Supported by my Sheffield colleagues Xin Zhao and Paul Fenn, I will be the curator of the ICTs and intercultural learning section. We are looking for presentations, research papers, infographics, data visualisations and any other examples of how educators use ICTs to improve classroom engagement and educational outcomes of international students.
Information on how to submit your work to the NTR can be found here
Many thanks to the fantastic Dawne Irving-Bell for bringing this all together and for the opportunity to participate in what should be an excellent repository of resources for all educators.
Yesterday I was in conversation with Rob Watson for the Decentered Media Podcast. We discussed what lessons we can learn from the public health communication campaigns during the pandemic, the future of local journalism, and the ways in which communities can be empowered during future crises. Many thanks to Rob for the opportunity.

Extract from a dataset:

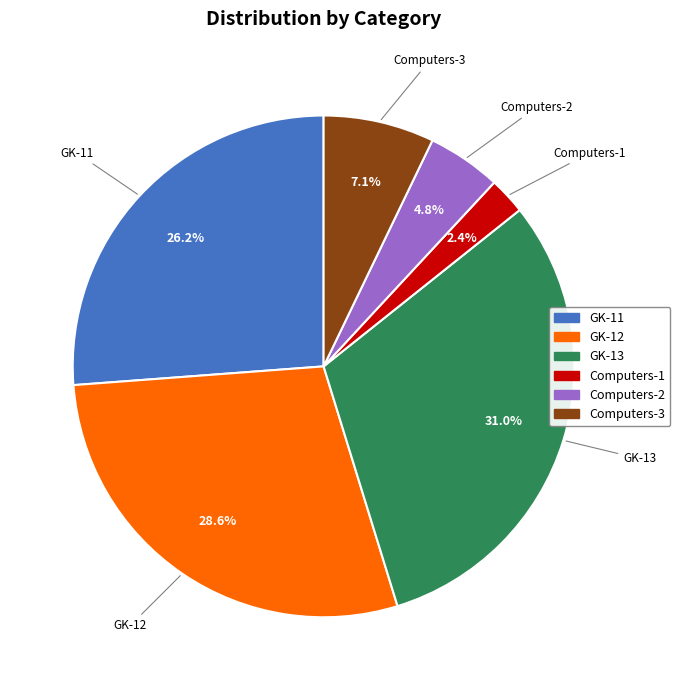

To the nearest percent, what is the difference between the largest and smallest slice percentages?

29%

I have written a short blog for Supervising PGRs on the challenges of supervising PhD researchers during the pandemic. The key takeaway is the need for supervisors to be kind, supportive and responsive to PGRs during a time in which we are all experiencing stress and anxiety. Many thanks to Kay Guccione for the opportunity. Please do check out her other work on mentoring, which i have found incredibly helpful in the past.
Yesterday I was interviewed byJames Hazell on BBC Radio Suffolk about the recent Reuters Digital News Report showing that Instagram is a key news source for young people We spoke about a range of issues, including the problem of misinformation on social media and the context collapse that people experience using online platforms. Many thanks to James and the team for the opportunity.